The banquet to which we are called in this morning’s Gospel parable is this heavenly banquet of Holy Eucharist. The call comes from the altar of the Church, the altar on which our Great High Priest, Christ the Son of God, has offered Himself to God the Father in His great love for us so that all who come to Him in the fear of God, with faith and in love might receive His Holy Spirit, the very Life of God, to become once again living souls existing in the Image and Likeness of God, which is Jesus Christ Himself, and so be restored to what alone is natural to us: partaking of the divine nature as communicants of life eternal in the grace of Our Lord Jesus Christ, in the love of God the Father and the communion of the Holy Spirit.

In the mystery of the Incarnation from the Holy Virgin, the earth is lifted like a veil to uncover the mystery of Eden rising from the depths. The depths: this would be the depths of the human heart, where Eden and the Tree of Life have been buried until the birth of the Theotokos. This great mystery of the revelation of Eden and the coming of Christ God into the world to restore mankind to his true nature and destiny of living and moving and having his whole being in God is the mystery of the Church. We are blind. We cannot see it, because we are dead in our trespasses; we are dead in our sins against God and one another that have separated us from God and from one another.

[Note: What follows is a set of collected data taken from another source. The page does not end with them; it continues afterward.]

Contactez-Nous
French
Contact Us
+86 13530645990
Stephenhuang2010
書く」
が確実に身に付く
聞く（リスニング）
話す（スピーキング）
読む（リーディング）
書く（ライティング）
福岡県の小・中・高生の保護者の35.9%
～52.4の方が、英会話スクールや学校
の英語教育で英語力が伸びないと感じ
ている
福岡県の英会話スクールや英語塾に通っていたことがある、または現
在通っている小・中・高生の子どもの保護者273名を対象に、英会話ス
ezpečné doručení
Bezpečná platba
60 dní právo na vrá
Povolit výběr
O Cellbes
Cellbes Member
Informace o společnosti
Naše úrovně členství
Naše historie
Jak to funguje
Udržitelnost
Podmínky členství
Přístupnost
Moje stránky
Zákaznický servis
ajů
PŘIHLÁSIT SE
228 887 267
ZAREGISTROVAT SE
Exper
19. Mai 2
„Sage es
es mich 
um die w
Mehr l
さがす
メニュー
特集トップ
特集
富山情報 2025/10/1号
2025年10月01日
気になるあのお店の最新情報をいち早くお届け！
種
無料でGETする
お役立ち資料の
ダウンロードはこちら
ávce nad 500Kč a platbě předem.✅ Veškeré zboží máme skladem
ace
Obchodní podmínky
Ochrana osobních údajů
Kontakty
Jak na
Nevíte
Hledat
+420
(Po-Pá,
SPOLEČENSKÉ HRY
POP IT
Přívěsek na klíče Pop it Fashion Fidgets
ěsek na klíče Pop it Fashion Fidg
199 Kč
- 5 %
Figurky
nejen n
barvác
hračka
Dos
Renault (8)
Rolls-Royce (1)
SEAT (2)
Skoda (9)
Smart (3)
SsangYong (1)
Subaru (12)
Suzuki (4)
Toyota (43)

But when we take up our Cross as Christ commands, when we repent, when we confess our sins from the heart, when we take up the ascetic disciplines of the Church as the concrete expression of our sincere desire to love Christ as He commands, to die to ourselves and to keep His holy commandments for the sake of Christ and to follow Him, then we can expect that our eyes will be opened and we will begin to see Christ God, at first as through a mirror darkly, but enough to see the path that leads to the Tree of Life and to the Living Bread and the Living Cup that grow from the Tree as the life-giving Fruit of the Holy Spirit.

Therefore, as we prepare ourselves now to draw near in the fear of God, with faith and love, we need to examine ourselves in sincere repentance and confess what food and drink we have been eating and drinking, what air we have been breathing. We need to acknowledge what “tree” we have elevated and what god we have followed in our daily lives: the tree of good and evil and its serpent or the Tree of Life and the Wisdom of God it carries like a cluster of grapes full of life.

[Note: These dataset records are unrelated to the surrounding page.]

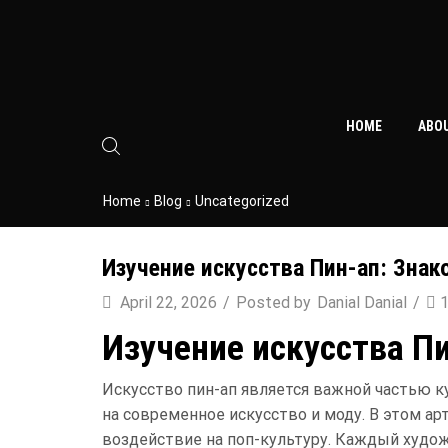
HOME
ABO
Home
Blog
Uncategorized
Изучение искусства Пин-ап: Знак
April 22, 2026
/
Posted by
Danial Danial
/
Изучение искусства П
Искусство пин-ап является важной частью к
на современное искусство и моду. В этом а
воздействие на поп-культуру. Каждый худож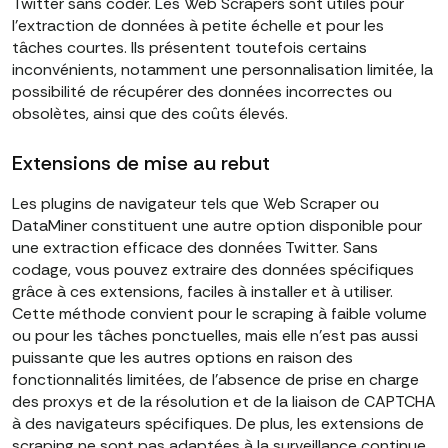
Twitter sans coder. Les Web Scrapers sont utiles pour
l'extraction de données à petite échelle et pour les
tâches courtes. Ils présentent toutefois certains
inconvénients, notamment une personnalisation limitée, la
possibilité de récupérer des données incorrectes ou
obsolètes, ainsi que des coûts élevés.
Extensions de mise au rebut
Les plugins de navigateur tels que Web Scraper ou
DataMiner constituent une autre option disponible pour
une extraction efficace des données Twitter. Sans
codage, vous pouvez extraire des données spécifiques
grâce à ces extensions, faciles à installer et à utiliser.
Cette méthode convient pour le scraping à faible volume
ou pour les tâches ponctuelles, mais elle n'est pas aussi
puissante que les autres options en raison des
fonctionnalités limitées, de l'absence de prise en charge
des proxys et de la résolution et de la liaison de CAPTCHA
à des navigateurs spécifiques. De plus, les extensions de
scraping ne sont pas adaptées à la surveillance continue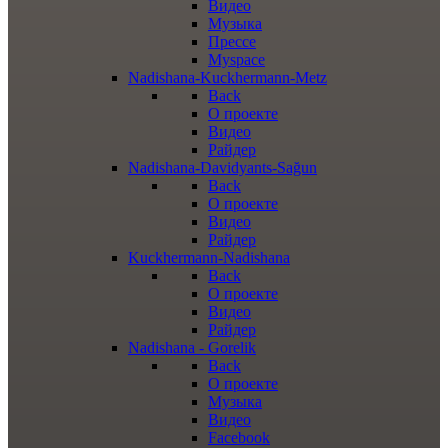
Видео
Музыка
Прессе
Myspace
Nadishana-Kuckhermann-Metz
Back
О проекте
Видео
Райдер
Nadishana-Davidyants-Sağun
Back
О проекте
Видео
Райдер
Kuckhermann-Nadishana
Back
О проекте
Видео
Райдер
Nadishana - Gorelik
Back
О проекте
Музыка
Видео
Facebook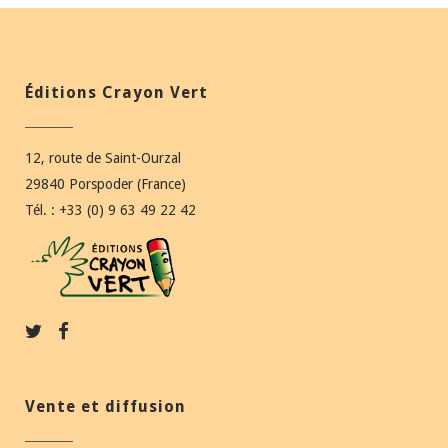
Éditions Crayon Vert
12, route de Saint-Ourzal
29840 Porspoder (France)
Tél. : +33 (0) 9 63 49 22 42
Vente et diffusion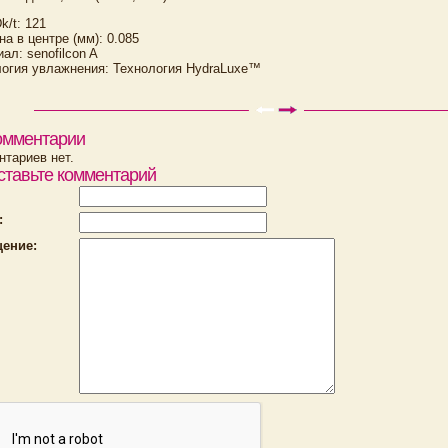
k/t: 121
а в центре (мм): 0.085
ал: senofilcon A
логия увлажнения: Технология HydraLuxe™
омментарии
тариев нет.
ставьте комментарий
:
ение: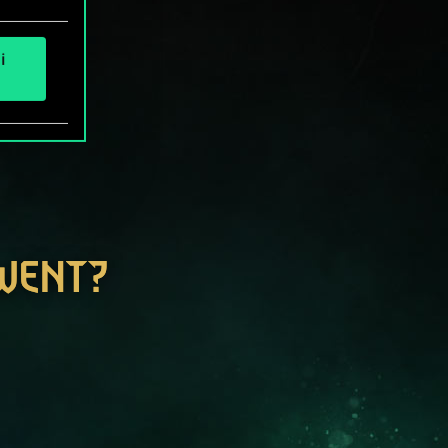
i
GWENT?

In that confession, we need to repent. We need to turn away from the lust of the flesh, the lust of the eyes, the pride of life; we need to turn away from the wisdom of human philosophy and political ideologies, the wisdom of our own opinions, and we need to turn our inner senses eastward, bending our ear to listen only to the Call of Christ that comes to us from the altar of His Holy Church: in the fear of God, with faith and in love, draw near. In repentance, in humility, in the desire to love Christ as the Image of God in whom we were made to dwell that He might dwell in us, let us be diligent in our resolve to keep Christ’s commandments and to draw near every day, every hour every moment to the mystery of our being, Christ our God that we might participate in the Marriage Banquet of His Holy Church and become partakers of the divine nature, communicants of life eternal in the grace of Our Lord Jesus Christ, and the love of God the Father and the communion of the Holy Spirit. Amen.